Señor director:
Hace ya muchos, mucho, años, en la vieja Edad Media, los europeos eran primero europeos y luego de su pueblo. Un galo-francés que, hacia el Camino de Santiago, una vez se alejaba de los suyos, seguía caminando por casa, porque entonces se sabía, se aceptaba, que éramos todos hijos de una misma religión.
Las disputas y guerras existían, pero un “algo” nos hacía hermanos.

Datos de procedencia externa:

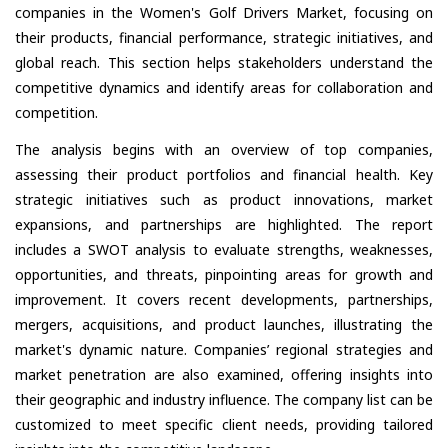
companies in the Women's Golf Drivers Market, focusing on
their products, financial performance, strategic initiatives, and
global reach. This section helps stakeholders understand the
competitive dynamics and identify areas for collaboration and
competition.
The analysis begins with an overview of top companies,
assessing their product portfolios and financial health. Key
strategic initiatives such as product innovations, market
expansions, and partnerships are highlighted. The report
includes a SWOT analysis to evaluate strengths, weaknesses,
opportunities, and threats, pinpointing areas for growth and
improvement. It covers recent developments, partnerships,
mergers, acquisitions, and product launches, illustrating the
market's dynamic nature. Companies’ regional strategies and
market penetration are also examined, offering insights into
their geographic and industry influence. The company list can be
customized to meet specific client needs, providing tailored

Los reinos se dividían con naturalidad entre los hijos, pero los habitantes no se dividían y seguían perteneciendo a la misma patria.
Desde entonces, y tras múltiple pequeñas etapas, como son la llegada de Lutero y su inesperado éxito, los reyes absolutistas del siglo XIII y como punto clave la revolución francesa produjeron un nuevo concepto de Estado el cual sufrimos ahora.
Napoleón, en su aventura europea, consiguió repartir la idea de nueva separación Iglesia-estado a toda Europa, y los estados hispanoamericanos se independizaron con este pecado original que les marca desde entonces.
Los Estados-Contrato donde no existen los principios y donde la democracia no es una forma sino un fundamento de gobierno, están (estamos) a merced del consenso y de sus mayorías. Conceptos ambos que han tomado el lugar de Divinidad. Mientras lo diga el consenso, debemos tragarlo como verdadero y bueno y consecuentemente, las leyes que de ellas derivan, no son hijas ya de una ley superior natural, como en la Edad Media, sino hijas de esa verdad creada, gestada y nacida del consenso.
De esa manera tenemos que desayunar cada mañana con una ley del aborto y con una ley de eutanasia bien bañadas en la hiel de la ideología de genero ante la cual parece que no sabemos bien que hacer.
Y la razón por la que no sabemos responder es porque hemos olvidado los puntos de referencia que nos vienen dados. El consumismo atroz con el que convivimos edulcorado con buenas dosis de Netflix nos envuelve de tal manera que queda nublado nuestro entendimiento. Esto nos hace capaces de recibir con los brazos abiertos, por ejemplo, a 4 millones de ucranianos y rechazar, hace poco, a un millón de sirios, igualmente masacrados por una guerra injusta; nos hace capaces de echar las más grandes maldiciones sobre Putin y callar antes las guerras igualmente injustas y condenables llevadas a cabo por los americanos, y nos hace capaces de subir a los altares a un síndrome de Down que ha triunfado en el teatro y el cine y matar a todos los demás que siguen en el vientre de sus madres.
En fin, que mucho me hubiera gustado pintar un panorama más optimista, pero es que la hipocresía parece que campa por sus anchas. Esperemos al Domingo de Resurrección que llega la esperanza.